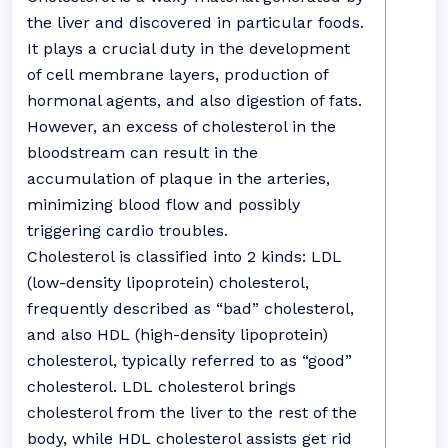
the liver and discovered in particular foods.
It plays a crucial duty in the development
of cell membrane layers, production of
hormonal agents, and also digestion of fats.
However, an excess of cholesterol in the
bloodstream can result in the
accumulation of plaque in the arteries,
minimizing blood flow and possibly
triggering cardio troubles.
Cholesterol is classified into 2 kinds: LDL
(low-density lipoprotein) cholesterol,
frequently described as “bad” cholesterol,
and also HDL (high-density lipoprotein)
cholesterol, typically referred to as “good”
cholesterol. LDL cholesterol brings
cholesterol from the liver to the rest of the
body, while HDL cholesterol assists get rid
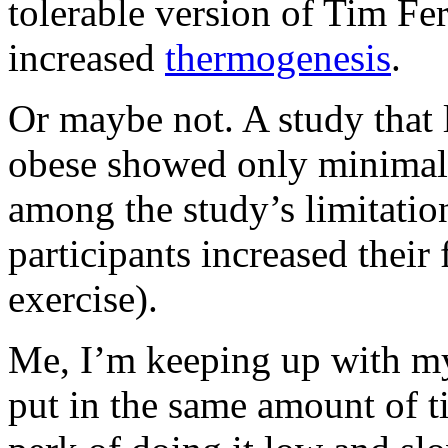
tolerable version of Tim Fer
increased
thermogenesis
.
Or maybe not. A study that 
obese showed only minimal c
among the study’s limitation
participants increased their 
exercise).
Me, I’m keeping up with my
put in the same amount of t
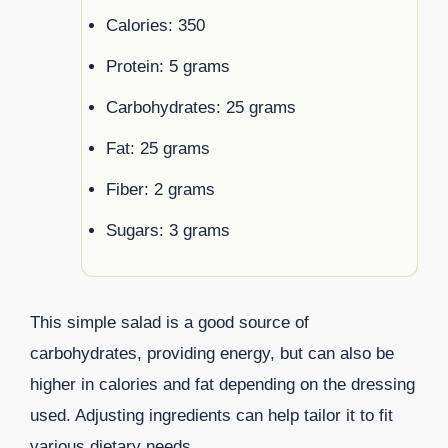
Calories: 350
Protein: 5 grams
Carbohydrates: 25 grams
Fat: 25 grams
Fiber: 2 grams
Sugars: 3 grams
This simple salad is a good source of
carbohydrates, providing energy, but can also be
higher in calories and fat depending on the dressing
used. Adjusting ingredients can help tailor it to fit
various dietary needs.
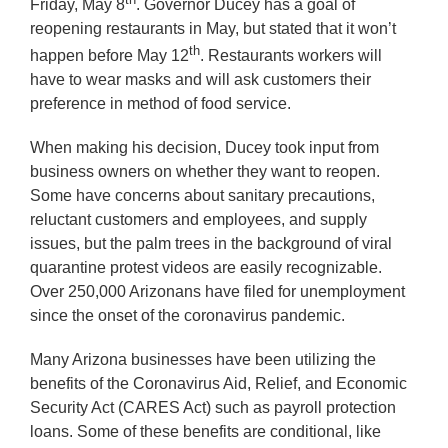
Friday, May 8
. Governor Ducey has a goal of
reopening restaurants in May, but stated that it won’t
th
happen before May 12
. Restaurants workers will
have to wear masks and will ask customers their
preference in method of food service.
When making his decision, Ducey took input from
business owners on whether they want to reopen.
Some have concerns about sanitary precautions,
reluctant customers and employees, and supply
issues, but the palm trees in the background of viral
quarantine protest videos are easily recognizable.
Over 250,000 Arizonans have filed for unemployment
since the onset of the coronavirus pandemic.
Many Arizona businesses have been utilizing the
benefits of the Coronavirus Aid, Relief, and Economic
Security Act (CARES Act) such as payroll protection
loans. Some of these benefits are conditional, like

WORK ORDER = Exactly the lines from the top of the listing through the line with "bloodstream can result in the", and no pictures, should be printed.

THE COMPLETED TASK =
the liver and discovered in particular foods.
It plays a crucial duty in the development
of cell membrane layers, production of
hormonal agents, and also digestion of fats.
However, an excess of cholesterol in the
bloodstream can result in the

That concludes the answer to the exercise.